IL POLIZIOTTO ALIQUÒ

MilanoLe chiama anomalie. Giovanni Aliquò, storico sindacalista delle forze dell’ordine e per dodici anni Presidente dell’Associazione nazionale funzionari di polizia, si dice «sconcertato dal curriculum di Gioacchino Genchi, il superconsulente di molte Procure, il tecnico che avrebbe assemblato una sorta di banca dati gigantesca.
«Bene – spiega Aliquò – quel che lascia sbigottiti è che Genchi da almeno dieci anni è in distacco sindacale».
Genchi è un sindacalista?
«Sì, sulla carta. Nella realtà credo faccia soprattutto il perito. Tutta la sua carriera è curiosa, ma io trovo che il fatto più stupefacente sia proprio questo: da almeno due lustri si è messo in aspettativa, naturalmente non retribuita, ma non l’aspettativa dei comuni mortali che ha tempi ben definiti; no, lui sfrutta lo scivolo offerto a chi si occupa di tutelare i lavoratori, con alcuni indubbi vantaggi».
Quali?
«Il distacco, così si chiama, è senza limiti di tempo e lui non perde il posto in graduatoria. Insomma, può rientrare quando vuole e in quel caso riprenderà il suo stipendio. Intanto è diventato il superesperto di molti pm e sta tutti i giorni sui giornali.
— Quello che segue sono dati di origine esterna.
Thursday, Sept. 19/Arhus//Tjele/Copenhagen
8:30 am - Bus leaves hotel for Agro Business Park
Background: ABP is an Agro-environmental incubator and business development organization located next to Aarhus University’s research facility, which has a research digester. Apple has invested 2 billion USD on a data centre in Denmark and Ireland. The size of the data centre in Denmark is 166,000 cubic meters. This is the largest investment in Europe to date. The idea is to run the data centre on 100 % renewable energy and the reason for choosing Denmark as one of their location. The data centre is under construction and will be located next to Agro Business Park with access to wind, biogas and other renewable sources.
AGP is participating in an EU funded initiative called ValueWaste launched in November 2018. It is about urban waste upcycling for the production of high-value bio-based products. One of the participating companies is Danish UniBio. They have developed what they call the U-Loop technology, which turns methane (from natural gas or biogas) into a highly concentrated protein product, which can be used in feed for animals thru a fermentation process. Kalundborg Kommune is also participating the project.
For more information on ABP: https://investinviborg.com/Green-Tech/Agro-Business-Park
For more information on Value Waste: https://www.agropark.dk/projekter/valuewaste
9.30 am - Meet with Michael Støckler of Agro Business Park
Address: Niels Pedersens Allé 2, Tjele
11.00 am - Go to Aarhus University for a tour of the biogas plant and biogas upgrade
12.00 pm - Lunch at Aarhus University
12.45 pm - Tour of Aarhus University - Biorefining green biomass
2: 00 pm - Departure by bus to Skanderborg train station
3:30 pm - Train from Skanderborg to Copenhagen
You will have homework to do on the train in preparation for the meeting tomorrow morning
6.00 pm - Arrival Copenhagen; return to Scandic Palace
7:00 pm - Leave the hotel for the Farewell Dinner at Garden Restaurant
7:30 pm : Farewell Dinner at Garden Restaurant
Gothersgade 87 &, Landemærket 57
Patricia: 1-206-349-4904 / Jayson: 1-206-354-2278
Ma nessuno, al ministero degli Interni, sembra interessato a chiarire la sua posizione».
Ma in passato ha lavorato come sindacalista?
«Che io sappia non ha mai firmato un volantino. Ma, evidentemente, qualche sindacato del frastagliato e troppo numeroso mondo delle sigle presenti fra le forze dell’ordine gli ha dato ospitalità. È una situazione all’italiana, persino comica, ma a mio parere anomala: Genchi è un perito sindacalista. E poi mi chiedo: che cosa sappiamo della sua attività, del suo lavoro, delle sue indagini? È vero o no che ha messo insieme una banca dati con 350mila nomi? Non sarebbe meglio pescare i consulenti nel recinto più sicuro della polizia giudiziaria? In ogni caso, quando ci si affida agli esterni i controlli diventano più difficili. È meno facile capire quel che è successo: Genchi ha incrociato i dati di inchieste diverse? Attendiamo risposte».
Genchi, quando era in polizia, dirigeva l’ufficio, anzi, di più, la zona delle telecomunicazioni di Palermo. Un punto nevralgico dell’apparato investigativo.
«Anche questo è strano. Anomalo. Lui è laureato in legge, non in fisica o informatica. Non ha, almeno sulla carta, particolari competenze nel mondo dell’elettronica. Eppure in breve tempo diventa il responsabile di un servizio delicatissimo, in una città molto importante, in prima linea nella lotta alla criminalità. Come è approdato a quel ruolo così importante?».
Lei come risponde?
«Non lo so. Quella di Genchi è una carriera folgorante. E atipica. Come le inchieste che seminano dubbi in chi le osserva».
Si riferisce alla presunta banca dati?
«Vedremo. E vorrei sapere come il ministero della Giustizia l’ha controllato: qual era l’oggetto delle consulenze? Quanto sono costate? Certo, il perito guadagna molto, molto di più di un poliziotto in servizio. E ancora: Genchi ha dato tutto il materiale alle Procure?».
Il Garante della privacy?
«È assai fiscale con le forze di polizia. Ma, a quanto pare, è debole con i consulenti, gli investigatori privati e altre figure oblique che svolgono compiti non sempre chiari.

E suscitano inquietudini nell’opinione pubblica. Il Garante non si è accorto per anni di quel che stava succedendo: la creazione di archivi fuori dal circuito della legalità. Mi chiedo come queste banche dati vengano utilizzate».